+++ EXTRAIT
Le changement d'approche de la question des ressources génétiques engendré par la CDB n'a pas encouragé le Nord, déjà récalcitrant, à contribuer au Fonds international qu'il avait accepté de mettre en place. Pour stimuler l'appui au Fonds, la FAO organisa un processus destiné à définir un Plan d'action mondial (PAM), qui établirait les priorités pour la conservation et l'utilisation des ressources génétiques des plantes. Un Plan en 20 points fut finalement accepté à la Conférence de la FAO à Leipzig en 1996. Bien qu'il contienne des propositions intéressantes pour travailler davantage dans le sens d'une gestion à la ferme de la biodiversité, et qu'il propose des mesures constructives pour élargir la base génétique de l'agriculture, il fut cependant critiqué par les ONG comme favorisant encore trop le système basé sur les banques de gènes.

Vers un nouvel Engagement ?
++++++
:: CONSIGNE ::
Réécrivez le passage de l'extrait sur le Plan d'action mondial qui commence à « Le changement d'approche » et s'arrête après « nouvel Engagement ? », en remplaçant « Leipzig » par « Genève ». Les items présentés ensuite forment un matériau indépendant de l'extrait.
+++ DONNÉES ENREGISTRÉES
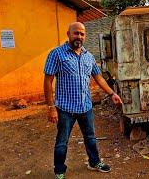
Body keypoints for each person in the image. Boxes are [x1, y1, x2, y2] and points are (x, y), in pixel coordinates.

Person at [44, 22, 122, 179]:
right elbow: (47, 81)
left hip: (86, 107)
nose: (79, 36)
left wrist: (112, 93)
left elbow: (98, 78)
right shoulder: (56, 54)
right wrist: (51, 106)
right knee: (62, 142)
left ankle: (94, 162)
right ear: (68, 34)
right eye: (76, 33)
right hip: (65, 109)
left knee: (90, 138)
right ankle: (59, 170)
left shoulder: (89, 56)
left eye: (82, 34)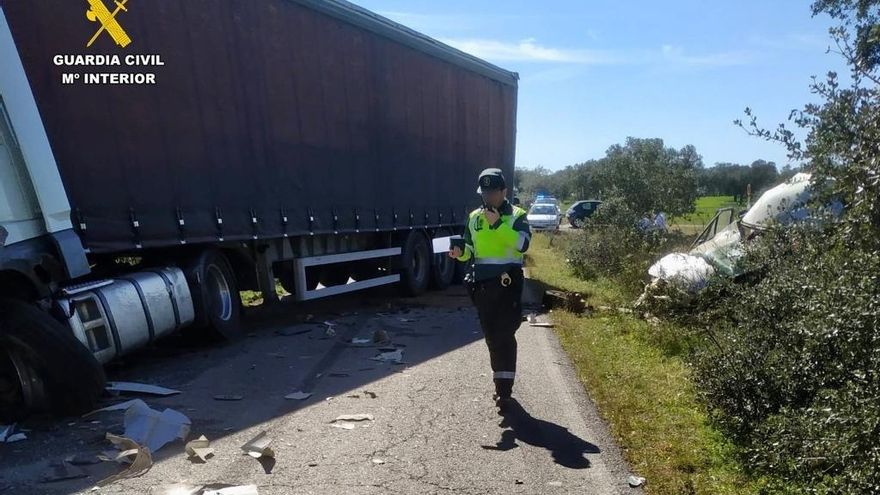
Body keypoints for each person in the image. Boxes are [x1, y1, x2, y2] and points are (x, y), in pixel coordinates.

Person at [449, 168, 531, 411]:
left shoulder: (517, 215)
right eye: (485, 193)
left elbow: (522, 245)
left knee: (505, 335)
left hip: (508, 285)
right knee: (492, 337)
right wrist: (458, 253)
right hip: (483, 287)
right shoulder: (474, 217)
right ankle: (500, 384)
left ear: (504, 192)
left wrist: (498, 226)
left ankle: (504, 391)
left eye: (494, 192)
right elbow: (470, 250)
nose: (489, 197)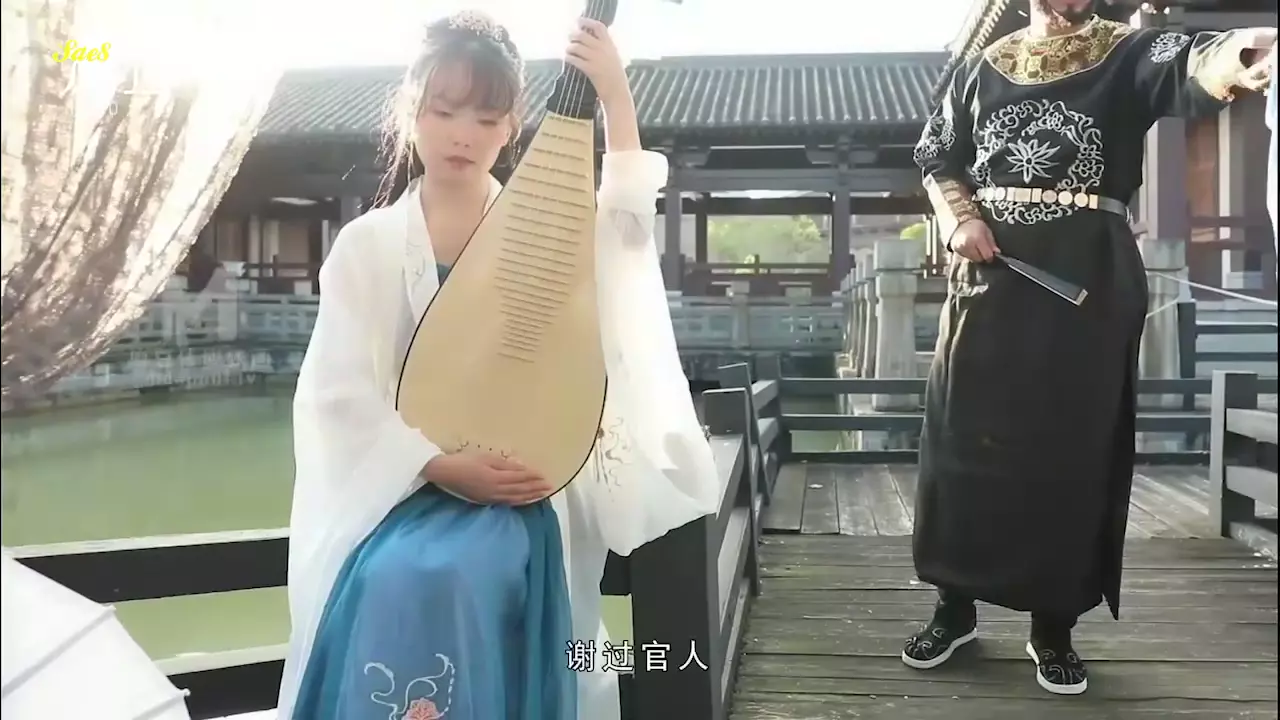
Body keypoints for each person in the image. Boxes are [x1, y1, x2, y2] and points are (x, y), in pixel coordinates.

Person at [275, 10, 720, 720]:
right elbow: (338, 395)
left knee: (458, 574)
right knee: (397, 577)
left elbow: (627, 236)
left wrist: (614, 96)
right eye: (444, 111)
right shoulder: (368, 245)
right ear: (411, 112)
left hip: (519, 488)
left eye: (486, 118)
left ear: (512, 128)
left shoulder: (543, 232)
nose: (462, 134)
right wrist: (438, 464)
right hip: (403, 488)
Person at [903, 0, 1275, 696]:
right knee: (962, 438)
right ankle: (954, 606)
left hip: (1088, 273)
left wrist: (1244, 52)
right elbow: (936, 154)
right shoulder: (983, 65)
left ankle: (1054, 625)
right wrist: (959, 219)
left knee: (1071, 444)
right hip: (989, 273)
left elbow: (1191, 61)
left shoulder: (1125, 51)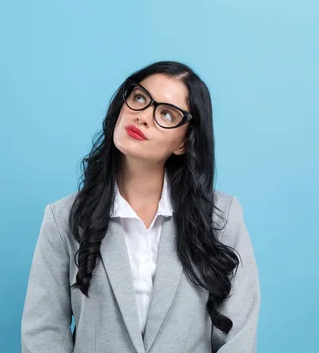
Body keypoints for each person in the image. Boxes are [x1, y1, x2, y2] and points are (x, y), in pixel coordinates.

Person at [21, 61, 261, 353]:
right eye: (139, 98)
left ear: (184, 142)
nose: (144, 117)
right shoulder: (63, 219)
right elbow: (44, 334)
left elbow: (239, 336)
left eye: (167, 114)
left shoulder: (221, 217)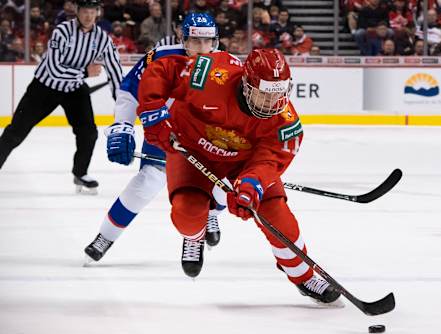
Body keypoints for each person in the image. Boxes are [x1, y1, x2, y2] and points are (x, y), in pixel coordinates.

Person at [134, 47, 342, 305]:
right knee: (187, 215)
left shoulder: (286, 123)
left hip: (243, 162)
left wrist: (251, 184)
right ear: (246, 84)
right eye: (264, 94)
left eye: (278, 95)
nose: (272, 103)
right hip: (192, 149)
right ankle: (195, 236)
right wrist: (153, 111)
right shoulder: (210, 74)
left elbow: (270, 160)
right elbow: (163, 69)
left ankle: (303, 275)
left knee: (275, 213)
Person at [84, 12, 225, 267]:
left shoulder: (228, 64)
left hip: (209, 140)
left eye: (208, 42)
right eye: (195, 41)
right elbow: (129, 90)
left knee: (224, 185)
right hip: (165, 134)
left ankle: (211, 213)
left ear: (216, 41)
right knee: (146, 183)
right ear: (184, 39)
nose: (202, 49)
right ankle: (105, 237)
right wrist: (122, 126)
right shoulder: (160, 57)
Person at [0, 0, 123, 194]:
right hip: (44, 87)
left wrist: (122, 101)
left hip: (74, 89)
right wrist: (84, 73)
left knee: (88, 132)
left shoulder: (102, 39)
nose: (89, 16)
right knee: (16, 131)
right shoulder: (62, 31)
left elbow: (115, 71)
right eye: (85, 11)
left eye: (92, 11)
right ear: (77, 11)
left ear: (97, 13)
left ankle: (80, 173)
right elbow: (54, 68)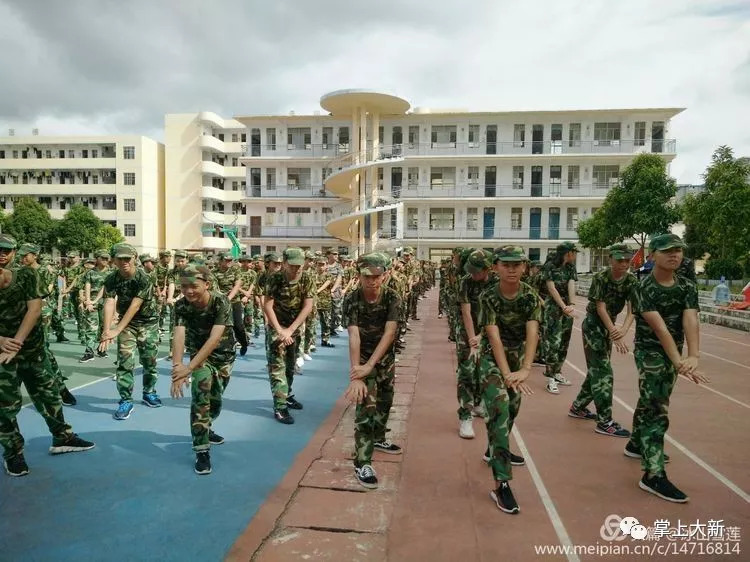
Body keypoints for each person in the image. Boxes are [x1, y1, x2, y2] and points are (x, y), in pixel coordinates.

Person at [0, 234, 95, 477]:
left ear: (14, 253)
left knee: (50, 396)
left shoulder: (28, 275)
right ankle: (13, 454)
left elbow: (35, 309)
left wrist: (17, 341)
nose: (2, 254)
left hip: (31, 350)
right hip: (2, 355)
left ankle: (63, 438)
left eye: (6, 250)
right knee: (5, 407)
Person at [626, 233, 707, 502]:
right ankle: (653, 474)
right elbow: (659, 328)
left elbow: (690, 319)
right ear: (653, 254)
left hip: (676, 353)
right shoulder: (643, 287)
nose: (674, 255)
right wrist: (678, 361)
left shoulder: (686, 285)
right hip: (650, 351)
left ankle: (636, 443)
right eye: (668, 251)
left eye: (678, 251)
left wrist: (693, 356)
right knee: (657, 407)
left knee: (652, 397)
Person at [477, 246, 539, 514]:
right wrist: (506, 375)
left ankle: (493, 447)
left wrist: (525, 369)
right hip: (492, 359)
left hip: (517, 358)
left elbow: (532, 332)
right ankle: (501, 484)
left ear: (524, 267)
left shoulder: (530, 297)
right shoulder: (488, 297)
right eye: (506, 264)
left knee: (512, 410)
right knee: (500, 410)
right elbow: (494, 337)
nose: (512, 269)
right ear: (496, 267)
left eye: (517, 264)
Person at [343, 253, 402, 489]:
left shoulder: (392, 297)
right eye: (367, 276)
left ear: (384, 275)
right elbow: (354, 335)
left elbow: (389, 333)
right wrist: (358, 372)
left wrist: (372, 365)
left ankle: (379, 438)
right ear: (359, 276)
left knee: (386, 401)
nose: (372, 281)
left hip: (384, 357)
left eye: (377, 276)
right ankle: (362, 462)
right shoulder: (352, 299)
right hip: (363, 357)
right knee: (366, 407)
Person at [170, 265, 236, 475]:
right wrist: (178, 369)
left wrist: (187, 368)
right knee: (200, 396)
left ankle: (206, 426)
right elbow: (179, 335)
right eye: (184, 286)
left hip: (223, 356)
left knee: (215, 400)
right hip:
++++++
:: RÉPONSE ATTENDUE ::
Le changement d'approche de la question des ressources génétiques engendré par la CDB n'a pas encouragé le Nord, déjà récalcitrant, à contribuer au Fonds international qu'il avait accepté de mettre en place. Pour stimuler l'appui au Fonds, la FAO organisa un processus destiné à définir un Plan d'action mondial (PAM), qui établirait les priorités pour la conservation et l'utilisation des ressources génétiques des plantes. Un Plan en 20 points fut finalement accepté à la Conférence de la FAO à Genève en 1996. Bien qu'il contienne des propositions intéressantes pour travailler davantage dans le sens d'une gestion à la ferme de la biodiversité, et qu'il propose des mesures constructives pour élargir la base génétique de l'agriculture, il fut cependant critiqué par les ONG comme favorisant encore trop le système basé sur les banques de gènes.

Vers un nouvel Engagement ?